[Items listed in a dataset]
....................

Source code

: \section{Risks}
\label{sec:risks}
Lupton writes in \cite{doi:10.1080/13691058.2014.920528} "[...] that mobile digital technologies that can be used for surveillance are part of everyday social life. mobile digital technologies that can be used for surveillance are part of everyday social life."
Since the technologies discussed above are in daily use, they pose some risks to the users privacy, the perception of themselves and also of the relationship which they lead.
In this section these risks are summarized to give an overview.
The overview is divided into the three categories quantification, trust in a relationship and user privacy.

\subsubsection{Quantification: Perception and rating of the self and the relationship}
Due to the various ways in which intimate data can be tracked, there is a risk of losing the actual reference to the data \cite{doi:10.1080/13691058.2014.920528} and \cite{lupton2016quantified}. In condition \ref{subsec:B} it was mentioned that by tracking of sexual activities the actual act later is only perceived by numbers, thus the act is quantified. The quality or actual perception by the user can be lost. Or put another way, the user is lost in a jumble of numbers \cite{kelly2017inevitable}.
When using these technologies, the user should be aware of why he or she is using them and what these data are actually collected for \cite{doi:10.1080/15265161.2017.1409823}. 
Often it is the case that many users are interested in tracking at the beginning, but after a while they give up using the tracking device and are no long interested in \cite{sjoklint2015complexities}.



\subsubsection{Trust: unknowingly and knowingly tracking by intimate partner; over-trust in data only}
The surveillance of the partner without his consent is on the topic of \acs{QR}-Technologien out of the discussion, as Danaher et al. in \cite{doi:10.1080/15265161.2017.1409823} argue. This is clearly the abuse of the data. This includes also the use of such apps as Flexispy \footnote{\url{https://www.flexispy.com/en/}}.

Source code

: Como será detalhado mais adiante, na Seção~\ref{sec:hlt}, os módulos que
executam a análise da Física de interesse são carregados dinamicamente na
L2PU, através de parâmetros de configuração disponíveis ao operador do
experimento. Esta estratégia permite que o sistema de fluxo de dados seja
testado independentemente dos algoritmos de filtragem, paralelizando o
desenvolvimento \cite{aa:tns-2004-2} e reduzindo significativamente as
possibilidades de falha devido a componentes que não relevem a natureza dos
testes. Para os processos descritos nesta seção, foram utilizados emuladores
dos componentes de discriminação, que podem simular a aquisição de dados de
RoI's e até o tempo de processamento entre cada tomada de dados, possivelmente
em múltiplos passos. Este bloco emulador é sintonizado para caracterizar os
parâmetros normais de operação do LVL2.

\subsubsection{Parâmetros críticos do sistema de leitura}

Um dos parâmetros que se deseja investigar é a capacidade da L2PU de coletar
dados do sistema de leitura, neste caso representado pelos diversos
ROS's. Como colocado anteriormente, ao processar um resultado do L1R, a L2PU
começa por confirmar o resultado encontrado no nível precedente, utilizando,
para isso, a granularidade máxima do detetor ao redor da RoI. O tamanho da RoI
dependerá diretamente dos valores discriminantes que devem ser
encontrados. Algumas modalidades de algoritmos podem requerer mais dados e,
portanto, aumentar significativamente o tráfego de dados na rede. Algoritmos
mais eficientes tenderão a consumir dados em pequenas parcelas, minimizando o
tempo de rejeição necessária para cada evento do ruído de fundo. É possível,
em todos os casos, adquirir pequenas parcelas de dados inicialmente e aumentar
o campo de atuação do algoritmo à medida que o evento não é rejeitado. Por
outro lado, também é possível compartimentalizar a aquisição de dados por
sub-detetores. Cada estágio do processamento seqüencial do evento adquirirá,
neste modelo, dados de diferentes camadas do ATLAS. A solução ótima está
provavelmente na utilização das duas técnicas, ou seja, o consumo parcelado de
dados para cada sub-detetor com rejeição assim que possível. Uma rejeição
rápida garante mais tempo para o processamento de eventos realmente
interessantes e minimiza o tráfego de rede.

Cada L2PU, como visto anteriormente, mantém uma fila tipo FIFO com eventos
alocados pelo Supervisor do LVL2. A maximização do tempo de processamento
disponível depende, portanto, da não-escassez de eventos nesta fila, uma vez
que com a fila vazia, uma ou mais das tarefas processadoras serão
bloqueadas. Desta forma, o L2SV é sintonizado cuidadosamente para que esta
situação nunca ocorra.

....................

**JOB ITEM:**
Filter the entries above and copy only the lines that hold "parcelas".

**EXPECTED OUTPUT:**
mais eficientes tenderão a consumir dados em pequenas parcelas, minimizando o
em todos os casos, adquirir pequenas parcelas de dados inicialmente e aumentar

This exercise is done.